Começamos este artigo
fazendo referência à UFPR; é importante concluí-lo voltando a ela. Há algum
tempo a Universidade comemorou seus 90 anos: apesar da propaganda a favor do
“papel que desempenha na sociedade paranaense”, não houve uma única menção aos
seus fundadores; na verdade, exceto os historiadores e alguns especialistas em história
do Paraná, o fato é que a comunidade universitária ignora completamente quem
foram esses fundadores e quais os ideais que os moveram ao criar a então
Universidade do Paraná. Pois bem: face à missa que a Reitoria da UFPR mandou
rezar e face a todas as manifestações de imbricação entre igreja e Estado na
Universidade, essa ignorância não poderia ser mais emblemática. Passamos da
Universidade Federal do Paraná para a Universidade Confessional
Federal do Paraná.
[1] Isso tem uma outra conseqüência: as religiões não são temas
políticos, ou seja, não é possível e não é aceitável, nesse sentido,
que se faça campanhas políticas fazendo apelo às crenças individuais de cada
um.
[2] Conforme indicou meu amigo Valter Duarte, professor da
Universidade Estadual do Rio de Janeiro (UERJ), na verdade o processo de
laicização como é conhecido atualmente começou no final da Idade Média – mais
precisamente na Inglaterra –, quando, por motivos políticos e filosóficos,
passou-se a buscar fundamentações não-religiosas para a autoridade política.

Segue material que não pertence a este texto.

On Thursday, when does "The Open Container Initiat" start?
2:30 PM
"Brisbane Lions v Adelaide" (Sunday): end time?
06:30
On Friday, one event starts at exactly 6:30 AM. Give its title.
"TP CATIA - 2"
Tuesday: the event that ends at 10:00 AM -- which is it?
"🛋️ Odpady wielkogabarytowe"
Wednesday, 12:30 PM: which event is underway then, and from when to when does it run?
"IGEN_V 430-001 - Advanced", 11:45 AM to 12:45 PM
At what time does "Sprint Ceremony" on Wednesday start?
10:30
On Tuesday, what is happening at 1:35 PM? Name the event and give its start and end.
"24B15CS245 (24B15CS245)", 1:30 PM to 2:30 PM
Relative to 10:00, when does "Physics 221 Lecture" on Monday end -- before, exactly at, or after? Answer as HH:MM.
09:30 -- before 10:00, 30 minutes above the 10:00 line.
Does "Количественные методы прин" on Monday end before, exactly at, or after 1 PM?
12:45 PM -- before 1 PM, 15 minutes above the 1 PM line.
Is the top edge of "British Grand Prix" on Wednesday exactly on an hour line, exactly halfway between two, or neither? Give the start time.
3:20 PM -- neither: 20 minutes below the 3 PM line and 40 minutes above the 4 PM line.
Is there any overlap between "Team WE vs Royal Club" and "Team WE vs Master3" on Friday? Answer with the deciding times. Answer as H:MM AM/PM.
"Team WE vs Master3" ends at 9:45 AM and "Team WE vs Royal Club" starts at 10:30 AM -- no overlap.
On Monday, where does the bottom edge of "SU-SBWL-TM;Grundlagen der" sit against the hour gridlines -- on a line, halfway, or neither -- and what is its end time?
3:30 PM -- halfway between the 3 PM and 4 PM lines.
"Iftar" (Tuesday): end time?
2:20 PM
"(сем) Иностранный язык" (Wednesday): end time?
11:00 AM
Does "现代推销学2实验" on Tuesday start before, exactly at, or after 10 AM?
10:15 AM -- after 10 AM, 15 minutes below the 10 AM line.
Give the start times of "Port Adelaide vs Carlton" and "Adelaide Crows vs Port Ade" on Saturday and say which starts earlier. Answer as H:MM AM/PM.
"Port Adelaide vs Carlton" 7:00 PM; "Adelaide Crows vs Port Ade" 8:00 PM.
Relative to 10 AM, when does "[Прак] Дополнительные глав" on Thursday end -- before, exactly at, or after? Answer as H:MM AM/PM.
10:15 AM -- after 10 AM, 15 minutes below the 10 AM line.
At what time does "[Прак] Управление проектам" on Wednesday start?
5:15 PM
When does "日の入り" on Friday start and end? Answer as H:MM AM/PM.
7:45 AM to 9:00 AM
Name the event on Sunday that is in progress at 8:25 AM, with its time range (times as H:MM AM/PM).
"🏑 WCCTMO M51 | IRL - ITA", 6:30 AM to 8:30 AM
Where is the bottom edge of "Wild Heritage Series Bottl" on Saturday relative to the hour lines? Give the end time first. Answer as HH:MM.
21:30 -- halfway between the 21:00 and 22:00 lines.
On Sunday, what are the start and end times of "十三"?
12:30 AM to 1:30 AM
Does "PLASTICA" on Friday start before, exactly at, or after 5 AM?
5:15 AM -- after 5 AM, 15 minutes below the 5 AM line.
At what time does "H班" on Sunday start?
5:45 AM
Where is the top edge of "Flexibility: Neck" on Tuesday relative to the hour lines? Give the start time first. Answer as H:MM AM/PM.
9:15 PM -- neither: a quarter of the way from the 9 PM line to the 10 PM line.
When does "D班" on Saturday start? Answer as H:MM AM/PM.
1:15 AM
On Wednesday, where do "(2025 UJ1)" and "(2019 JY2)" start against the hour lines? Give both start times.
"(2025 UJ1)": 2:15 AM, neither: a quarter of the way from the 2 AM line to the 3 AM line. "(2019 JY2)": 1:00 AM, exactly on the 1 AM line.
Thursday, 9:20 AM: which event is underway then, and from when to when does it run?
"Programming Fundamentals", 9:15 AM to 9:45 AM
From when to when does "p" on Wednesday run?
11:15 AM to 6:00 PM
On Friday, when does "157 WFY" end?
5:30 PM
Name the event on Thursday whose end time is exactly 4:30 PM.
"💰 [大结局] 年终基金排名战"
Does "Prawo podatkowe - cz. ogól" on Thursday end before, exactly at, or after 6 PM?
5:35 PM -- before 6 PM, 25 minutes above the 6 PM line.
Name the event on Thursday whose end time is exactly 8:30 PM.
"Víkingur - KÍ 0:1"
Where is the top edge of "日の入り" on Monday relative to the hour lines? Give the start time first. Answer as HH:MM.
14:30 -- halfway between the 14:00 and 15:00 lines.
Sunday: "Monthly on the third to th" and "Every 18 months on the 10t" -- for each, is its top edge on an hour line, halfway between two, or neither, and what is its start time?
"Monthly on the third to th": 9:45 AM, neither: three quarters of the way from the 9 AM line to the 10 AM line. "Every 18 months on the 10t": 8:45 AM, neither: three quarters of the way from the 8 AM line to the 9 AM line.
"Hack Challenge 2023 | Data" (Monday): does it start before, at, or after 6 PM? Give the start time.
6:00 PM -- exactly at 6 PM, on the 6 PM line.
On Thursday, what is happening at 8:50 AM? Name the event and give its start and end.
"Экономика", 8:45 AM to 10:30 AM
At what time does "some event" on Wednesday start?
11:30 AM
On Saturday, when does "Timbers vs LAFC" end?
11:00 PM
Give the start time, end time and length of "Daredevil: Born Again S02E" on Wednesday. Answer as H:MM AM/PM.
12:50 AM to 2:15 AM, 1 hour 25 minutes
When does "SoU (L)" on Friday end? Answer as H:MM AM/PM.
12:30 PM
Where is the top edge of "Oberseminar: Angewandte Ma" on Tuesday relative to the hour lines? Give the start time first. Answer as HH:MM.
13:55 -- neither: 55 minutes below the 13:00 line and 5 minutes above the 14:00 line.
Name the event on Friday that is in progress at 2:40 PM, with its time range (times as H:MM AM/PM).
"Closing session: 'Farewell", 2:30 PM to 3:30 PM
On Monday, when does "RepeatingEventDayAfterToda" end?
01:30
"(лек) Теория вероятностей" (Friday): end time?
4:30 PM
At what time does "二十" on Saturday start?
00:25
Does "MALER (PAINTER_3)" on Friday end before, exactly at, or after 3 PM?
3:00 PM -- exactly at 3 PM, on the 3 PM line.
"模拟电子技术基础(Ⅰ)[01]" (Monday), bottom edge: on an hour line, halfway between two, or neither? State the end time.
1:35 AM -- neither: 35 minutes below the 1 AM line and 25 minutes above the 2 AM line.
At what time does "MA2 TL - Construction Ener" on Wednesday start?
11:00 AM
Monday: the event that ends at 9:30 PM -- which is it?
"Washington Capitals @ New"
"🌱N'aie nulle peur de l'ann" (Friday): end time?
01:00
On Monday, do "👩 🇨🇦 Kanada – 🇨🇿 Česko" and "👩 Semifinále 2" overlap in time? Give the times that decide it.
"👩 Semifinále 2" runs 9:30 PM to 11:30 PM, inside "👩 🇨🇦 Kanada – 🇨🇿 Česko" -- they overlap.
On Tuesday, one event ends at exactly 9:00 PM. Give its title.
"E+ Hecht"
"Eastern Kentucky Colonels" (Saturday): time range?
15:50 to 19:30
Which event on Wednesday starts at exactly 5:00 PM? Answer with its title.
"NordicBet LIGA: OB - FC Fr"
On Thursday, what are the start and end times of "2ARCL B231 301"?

As
obras de John Locke sobre a tolerância, sobre a organização política e sobre o
entendimento humano foram importância capital nesse sentido.
[3] Convém notar: esse mesmo raciocínio de comunidade política fundada
em valores religiosos – com as conseqüências indicadas acima – foi recentemente
utilizado pelo Presidente da República da França e pelo Papa
para proibir o ingresso da Turquia na União Européia. Ora, o que Nicolas
Sarkozy e Bento XVI pressupõem é que a Europa é essencialmente cristã, deixando
de lado 1) o profundo e crescente secularismo das sociedades européias; 2) o
caráter principalmente republicano das democracias européias; 3) a importância
capital que tiveram os muçulmanos para o desenvolvimento da Europa e mesmo do
catolicismo – afinal, sem os árabes não existiria São Tomás de Aquino –; 4) o
longo e multimilenar relacionamento político, econômico e
cultural entre os europeus e os muçulmanos (particularmente turcos) e 5) o fato
de que o único país muçulmano que assumiu convictamente os valores (ocidentais)
da secularização e da democratização foi a Turquia. Em suma: essa proibição é
uma pérola da intolerância religiosa convertida em argumento político, a
serviço do “choque de civilizações”. Não por acaso, por outro lado, Sarkozy e
Bento XVI têm defendido o conceito de “laicidade positiva”, segundo o qual é
lícito ao Estado professar alguma religião – o que, em outras palavras, é a
própria negação da laicidade.
[4] É tão grande a quantidade de infrações ao princípio da laicidade
do Estado que seria verdadeiramente cansativo tentar citá-las todas. Por isso,
para encerrar aqui essa lista, citamos apenas mais dois exemplos: 1) a
existência de capelães concursados na Universidade Federal do Rio Grande do
Norte (UFRN) e, claro, nas Forças Armadas; 2) as reiteradas propostas de
“Ensino Religioso” obrigatório no Ensino Fundamental (e, se duvidar, também no
Ensino Médio), a ser ministrado, sem dúvida, por sacerdotes.